Eppure restano nella mente dettagli, sequenze, costanti di stile che certamente potrebbero rendere più complesso e meno omogeneo lo sguardo d'insieme gettato fino ad ora: pensiamo alla freschezza «avanguardistica» dei primi film muti, con quei rapidi movimenti in avanti della m.d.p. a cercare il volto dei protagonisti; alla durezza del ritratto di «donna perduta» dal carattere singolarmente energico in Yogoto no yume, con un finale terribile e indimenticabile in cui la protagonista maledice la «debolezza» del marito suicida; alla raffinatezza del rapporto immagine-suono già nel primo sonoro, Otome-gokoro sannin shimai; alla sobrietà stilistica di Tsuma yo bara no yo ni / Donna, che tu sia similea una rosa 1935, nel descrivere il conflitto tra ambiente proletario e borghese, quest'ultimo visualizzato, con una satira inattesa, dalla figura di una donna di casa-poetessa; e poi tutti gli anni '50, con le terribili conseguenze della guerra alle spalle — il trauma di Hiroshima e di una generazione distrutta, il crollo dell'Impero e dei suoi valori, sostituiti dai non-valori occidentali — che vengono filtrate da Naruse in un modo di raccontare più aspro e insieme ancora meno «gridato»; questo non tanto in film come il famoso, ma bozzettistico Okasan, quanto in autentici capolavori sulla disgregazione della famiglia come Meshi, Inazuma, Yama no oto (il più vicino a Ozu) o lo stesso, sublime, Ukigumo.

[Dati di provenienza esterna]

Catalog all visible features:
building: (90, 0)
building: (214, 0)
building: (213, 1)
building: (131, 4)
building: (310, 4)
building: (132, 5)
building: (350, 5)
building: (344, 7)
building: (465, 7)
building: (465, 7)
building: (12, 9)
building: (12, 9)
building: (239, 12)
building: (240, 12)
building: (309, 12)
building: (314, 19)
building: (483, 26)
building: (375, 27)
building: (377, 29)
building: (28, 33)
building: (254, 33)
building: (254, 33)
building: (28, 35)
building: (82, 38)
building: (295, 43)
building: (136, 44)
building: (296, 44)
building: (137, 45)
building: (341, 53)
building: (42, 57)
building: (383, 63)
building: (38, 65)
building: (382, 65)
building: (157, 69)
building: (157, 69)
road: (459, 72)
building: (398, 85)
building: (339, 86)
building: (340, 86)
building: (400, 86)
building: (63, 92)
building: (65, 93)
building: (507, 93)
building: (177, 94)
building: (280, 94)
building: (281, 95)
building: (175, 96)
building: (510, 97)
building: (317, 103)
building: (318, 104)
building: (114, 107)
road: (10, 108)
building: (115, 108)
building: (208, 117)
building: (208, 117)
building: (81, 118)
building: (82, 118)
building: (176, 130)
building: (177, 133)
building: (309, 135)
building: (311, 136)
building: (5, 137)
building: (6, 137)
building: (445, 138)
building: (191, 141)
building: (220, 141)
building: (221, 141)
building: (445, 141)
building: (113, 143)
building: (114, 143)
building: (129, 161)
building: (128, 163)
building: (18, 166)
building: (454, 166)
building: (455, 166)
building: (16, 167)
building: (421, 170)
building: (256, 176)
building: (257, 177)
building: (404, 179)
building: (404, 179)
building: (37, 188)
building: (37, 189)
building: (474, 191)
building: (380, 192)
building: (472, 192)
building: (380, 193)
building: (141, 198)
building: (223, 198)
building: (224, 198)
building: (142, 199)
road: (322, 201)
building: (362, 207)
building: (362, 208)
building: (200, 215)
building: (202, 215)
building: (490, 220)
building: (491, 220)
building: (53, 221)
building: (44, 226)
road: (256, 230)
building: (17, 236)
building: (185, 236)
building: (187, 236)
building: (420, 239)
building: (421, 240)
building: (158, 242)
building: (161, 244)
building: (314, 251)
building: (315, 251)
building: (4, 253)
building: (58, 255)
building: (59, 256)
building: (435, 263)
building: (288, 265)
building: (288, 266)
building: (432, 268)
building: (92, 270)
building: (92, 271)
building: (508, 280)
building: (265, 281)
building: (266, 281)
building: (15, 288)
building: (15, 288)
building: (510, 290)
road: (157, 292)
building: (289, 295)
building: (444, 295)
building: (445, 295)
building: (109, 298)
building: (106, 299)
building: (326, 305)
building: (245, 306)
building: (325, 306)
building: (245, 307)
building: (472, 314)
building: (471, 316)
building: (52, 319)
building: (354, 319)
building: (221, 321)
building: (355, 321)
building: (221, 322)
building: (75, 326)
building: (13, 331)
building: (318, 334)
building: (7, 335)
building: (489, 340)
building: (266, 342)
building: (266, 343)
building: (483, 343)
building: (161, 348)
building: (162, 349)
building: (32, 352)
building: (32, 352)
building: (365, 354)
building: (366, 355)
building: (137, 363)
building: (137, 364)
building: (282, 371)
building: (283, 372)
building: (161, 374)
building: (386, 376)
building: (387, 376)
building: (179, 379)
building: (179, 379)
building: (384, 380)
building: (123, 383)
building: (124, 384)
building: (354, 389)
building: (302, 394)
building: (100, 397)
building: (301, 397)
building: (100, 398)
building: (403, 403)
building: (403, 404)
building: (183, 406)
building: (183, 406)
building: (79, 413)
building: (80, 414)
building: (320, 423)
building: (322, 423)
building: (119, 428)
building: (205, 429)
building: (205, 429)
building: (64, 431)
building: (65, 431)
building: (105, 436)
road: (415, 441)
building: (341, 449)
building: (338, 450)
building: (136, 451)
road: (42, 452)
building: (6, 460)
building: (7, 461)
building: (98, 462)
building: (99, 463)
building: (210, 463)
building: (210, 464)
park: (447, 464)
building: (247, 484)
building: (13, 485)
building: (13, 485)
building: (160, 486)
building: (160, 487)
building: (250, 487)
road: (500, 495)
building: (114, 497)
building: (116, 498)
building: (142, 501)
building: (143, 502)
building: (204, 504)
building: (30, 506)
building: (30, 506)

L'ovvia speranza è che queste analisi diventino possibili al momento di una presentazione italiana (da parte di un'istituzione pubblica benemerita, magari) della personale di Naruse (che sarà disponibile a partire dalla fine dell'84 dopo una lunga tournée americana); ma è una speranza andata troppe volte frustrata in analoghe occasioni per ritenerla di facile attuazione.

È tutto il cinema giapponese del resto, che attende da troppi anni (dai successi degli anni '50, forse) il superamento di un interdetto non solo commerciale che lo affligge nel nostro paese. Dati i tempi, non resta che augurarci che i recenti trionfi internazionali, insieme ad alcune coraggiose iniziative (la serie Ozu sulla Rete 3, le monografie orientali di Pesaro ecc.), riescano a trasformare in «moda culturale» la conoscenza dei molti, grandi autori e in genere dell'inesauribile patrimonio espressivo offerto al cinema da questa civiltà. "

di Fabrizio Grosoli, articolo pubblicato su 'Cineforum', Anno 23 - numero 10, Ottobre 1983.